Still, the rival for his girlfriend's affections isn't too happy about Joe claiming to be an Awesome Scientist because he mops the floors in a house of Science, and neither is he impressed by the pre-Star Trek technobabble he resorts to in a desperate attempt to explain something he doesn't understand. The rival, of course, takes the opportunity to futz with the instrumentation and ends up winning over the girlfriend's affections - by default, as Joe gets sucked into the machine and down into a "dark, swirling vortex."

He comes to rest in a circle of light in what looks to me like a graveyard forest, something you'd expect to see as a set backdrop for a Halloween horror comic. He doesn't have much time to ponder his predicament before bodiless voices - speaking English, of course, since the Silver Age also specified that English is the universe's most efficient language, though I can't find the reference at present - start mocking his features and force him to sing love songs. Joe, using the astounding mental prowess that he has demonstrated throughout the story thus far, concludes that they're women - or, at least "real dolls" - and asks for them to show themselves after they cover him with kisses. Fair enough, they turn on their visibility and--

!!!!!

OH GOD BOBBLEHEAD PEOPLE--

Yes, it turns out that what the Great Gizmo Machine is is a dimensional portal to the World of the Bobblehead People, also known as the 432nd Dimension for some unfathomable reason. He's taken before a bobblehead court where he encounters the missing Professor and discovers that the bobbleheads are naturally concerned about the Great Gizmo Machine being a potential invasion path into their world. So what do they do? Fortify in expectation of an invasion? Attack through the machine themselves? Kill the two Earthlings to keep a lid on the knowledge as best they can?

No! They let the Professor return to Earth because he promises to destroy the machine - and they've got to believe him for some reason or another - but they *need* Joe to stay behind! Joe, displaying the intellectual acumen that propelled him to the highest strata of Earthly culture, assumes that the bobbleheads are in desperate need of a leader with a neck that doesn't look like it's as liable to snap as a toothpick with a boulder balanced on the tip. It comes off, in a way - he is needed, as a janitor. The only man of Earth, trapped in an crazy alien dimension full of walking, talking bobbleheads half his size. THERE BUT FOR THE GRACE OF GOD GO WE!

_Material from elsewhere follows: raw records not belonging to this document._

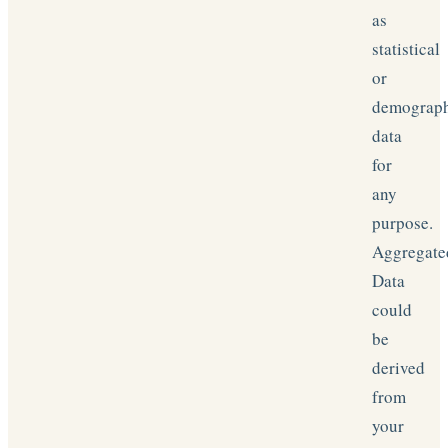
as
statistical
or
demograp
data
for
any
purpose.
Aggregate
Data
could
be
derived
from
your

Really - this was a simplistic story that might well have been written during the course of a coffee break, possibly when Unknown Worlds realized that the printer's deadline was coming up and it had nine pages to fill. What I do know that it didn't live up to its own hype; how could it have? The "surprise of a lifetime?" If this story had shown up in, say, Analog or Fantasy & Science Fiction, that would've been the surprise of a lifetime. This, is just... filler. That's absolutely what it is. Extruded Entertainment Product, meant for a quick bit of timefilling and later discarding. These stories weren't meant to last - they were meant to get the customer's twelve cents.

And, really, the whole reason I bought Unknown Worlds #37 was because I was fascinated by the idea of what the Great Gizmo Machine could be, and I paid a damn sight more than twelve cents for it - so even fifty years later, it's still doing the work it set out to. That, in itself, is worth recognizing.

Also, I totally want one of those Jet "Rocket" Space Ships now. I mean, only five bucks and it comes with a disintegrator gun and bomb bay, all the better to teach those goddamn aliens to fear the United States Air Force! How can you go wrong?

ANDREW'S RATING: 2/5 - the out-there craziness is just so earnest. It's almost endearing.